* [What needs to be done] Please repeat the lines starting at the one that contains "order: Commelinales" and ending with the last line of the items. Leave the pictures out of your answer.

A run of records
——

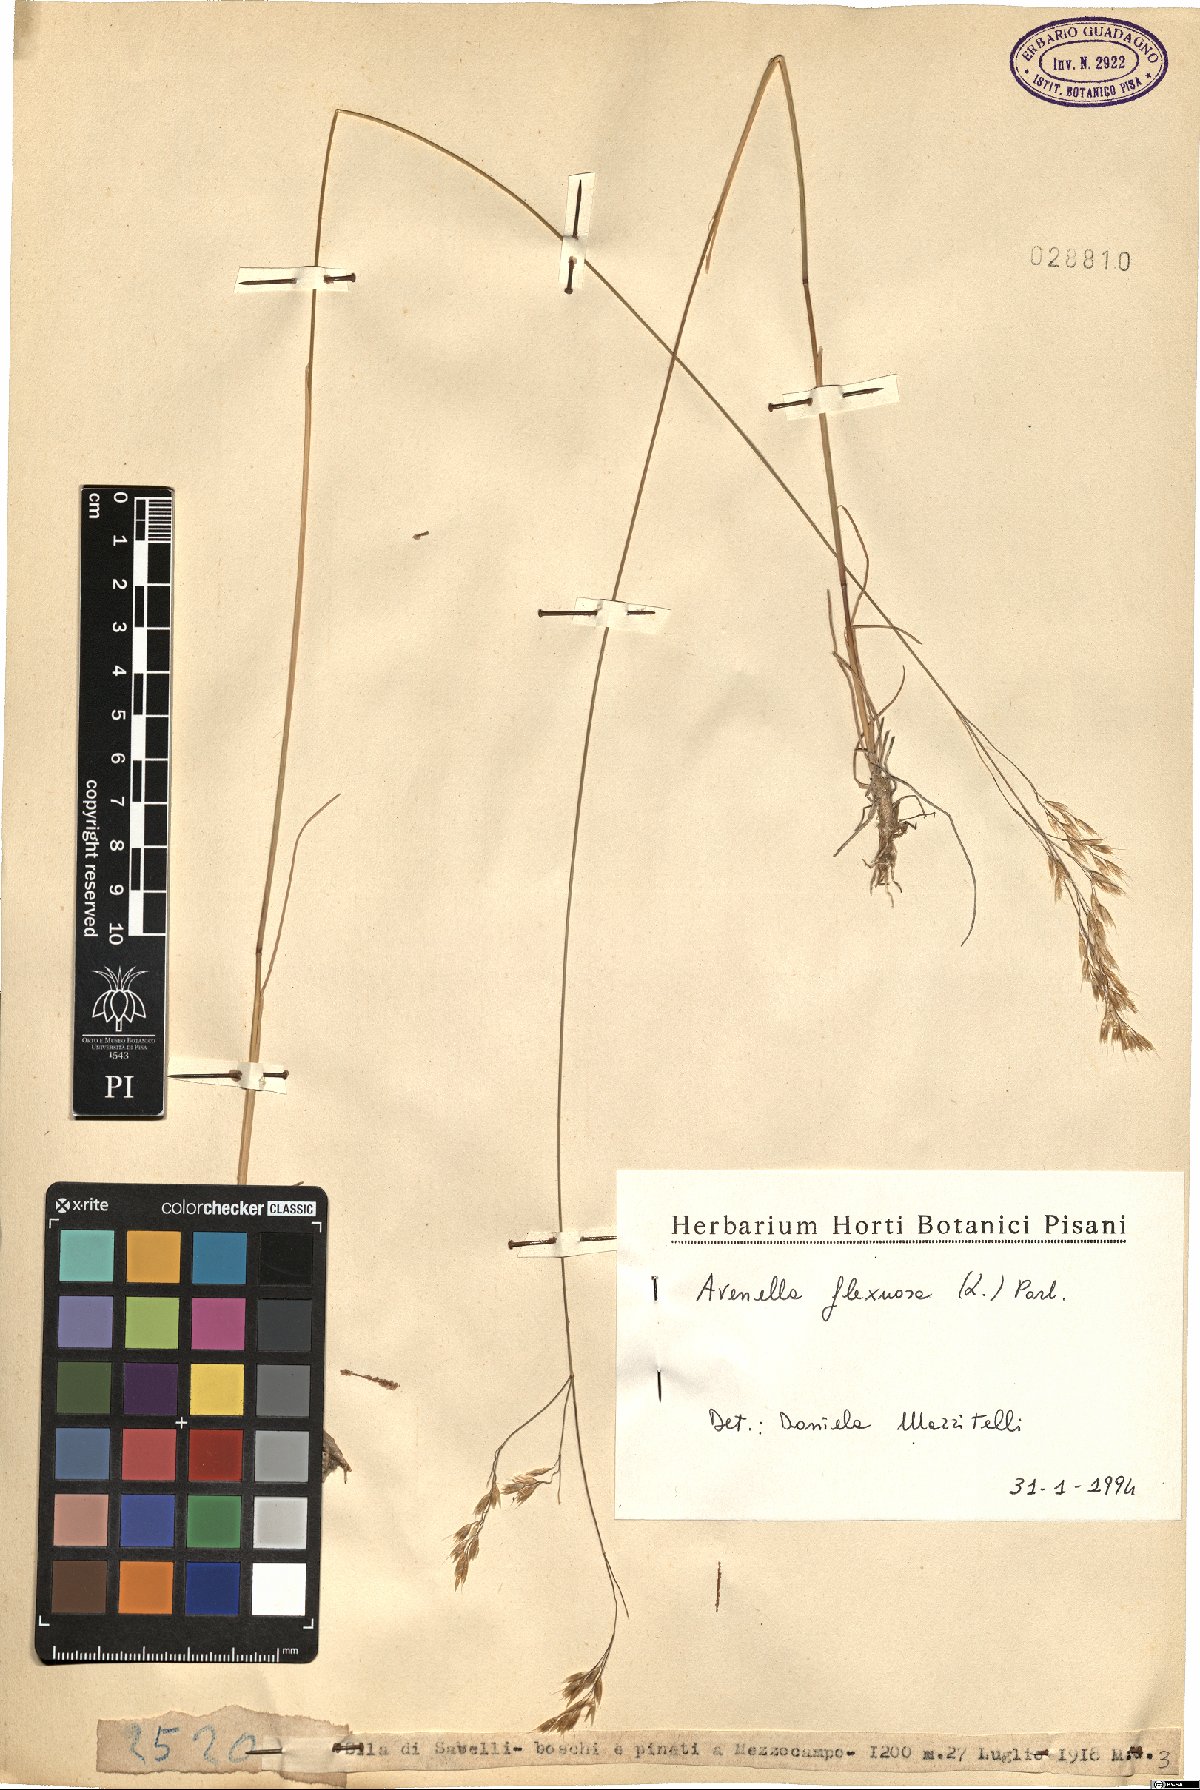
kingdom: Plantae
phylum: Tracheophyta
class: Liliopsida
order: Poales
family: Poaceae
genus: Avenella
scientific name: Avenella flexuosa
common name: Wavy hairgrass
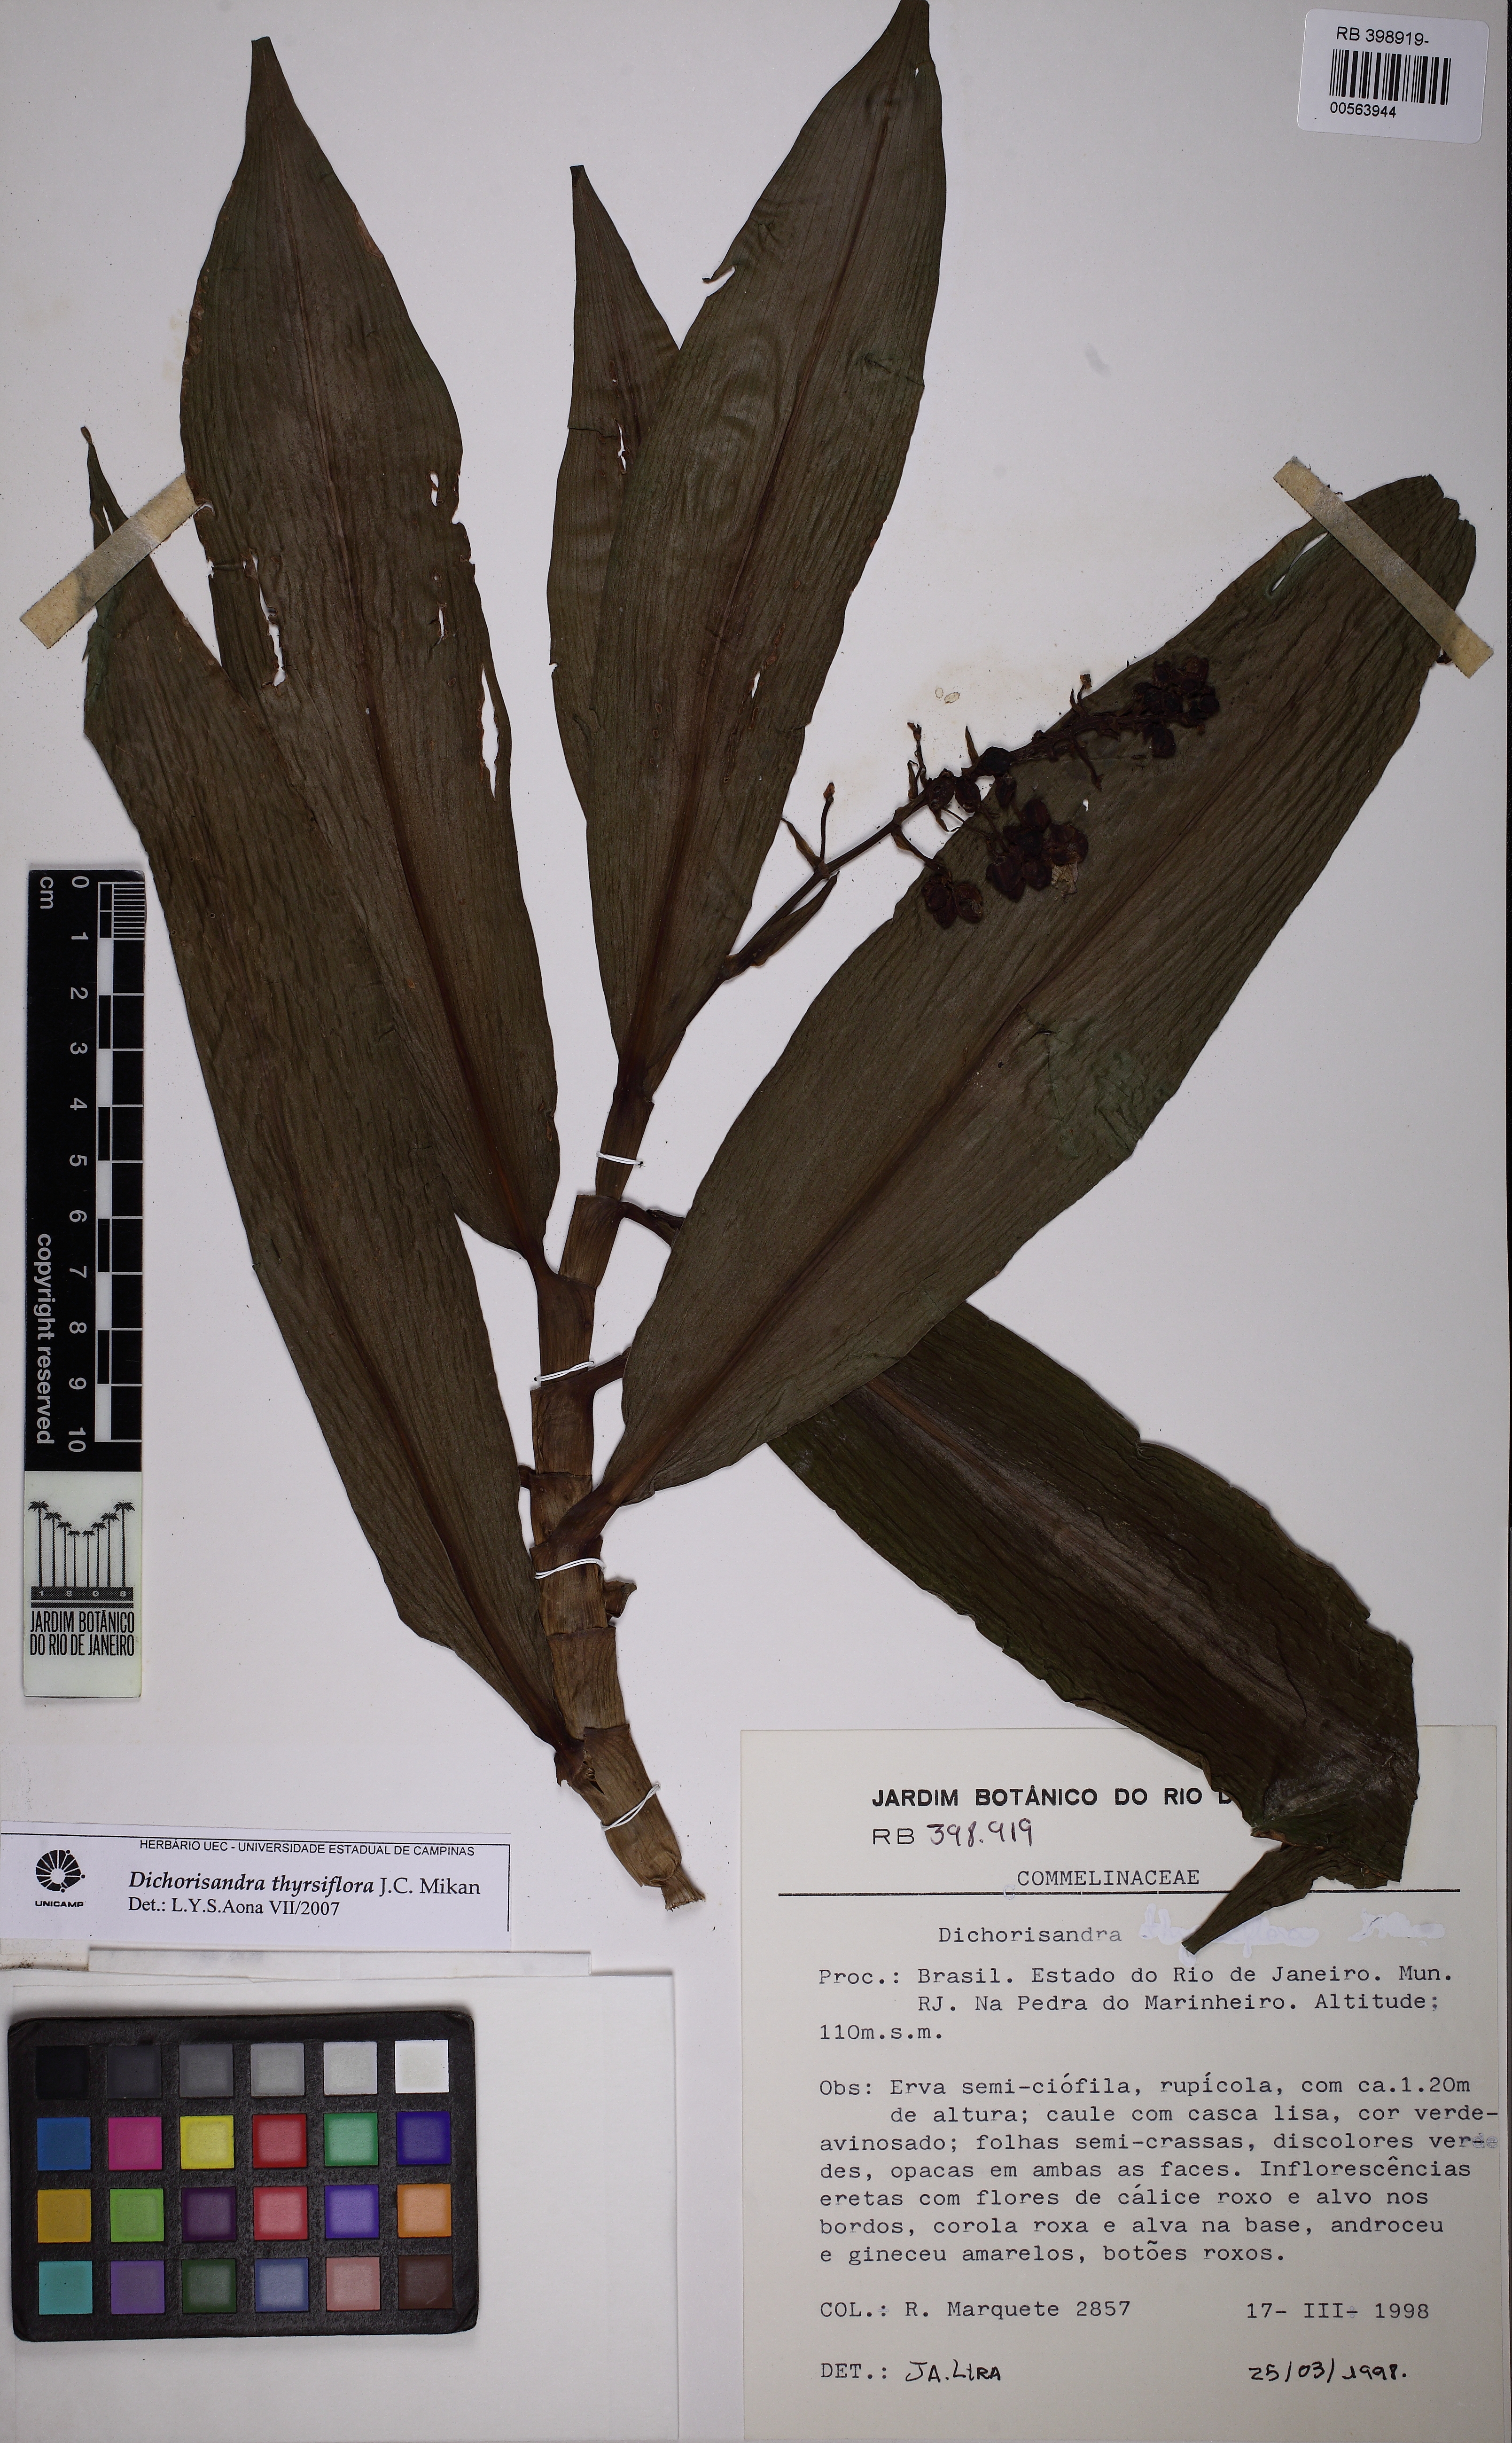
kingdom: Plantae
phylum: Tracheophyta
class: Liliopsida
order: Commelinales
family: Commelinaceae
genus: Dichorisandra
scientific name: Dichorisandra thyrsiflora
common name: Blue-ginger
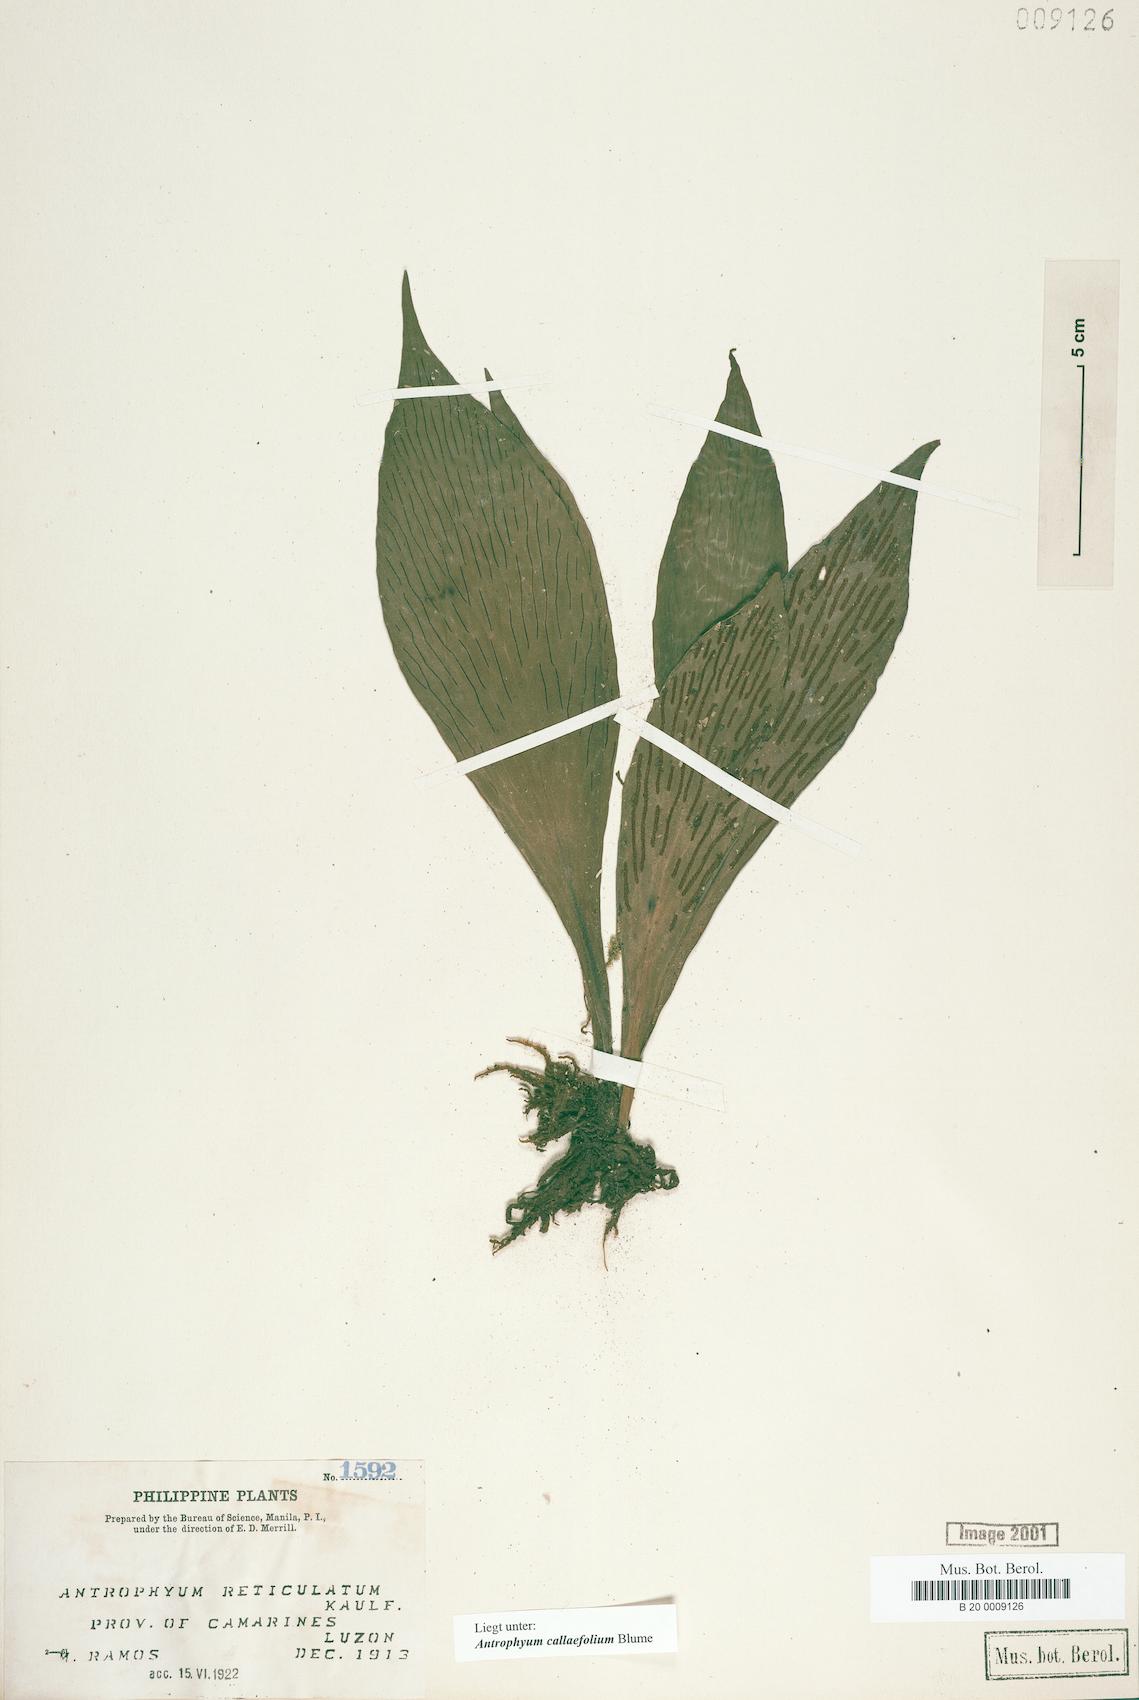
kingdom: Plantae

——

* [Correct response]
order: Commelinales
family: Commelinaceae
genus: Dichorisandra
scientific name: Dichorisandra thyrsiflora
common name: Blue-ginger
kingdom: Plantae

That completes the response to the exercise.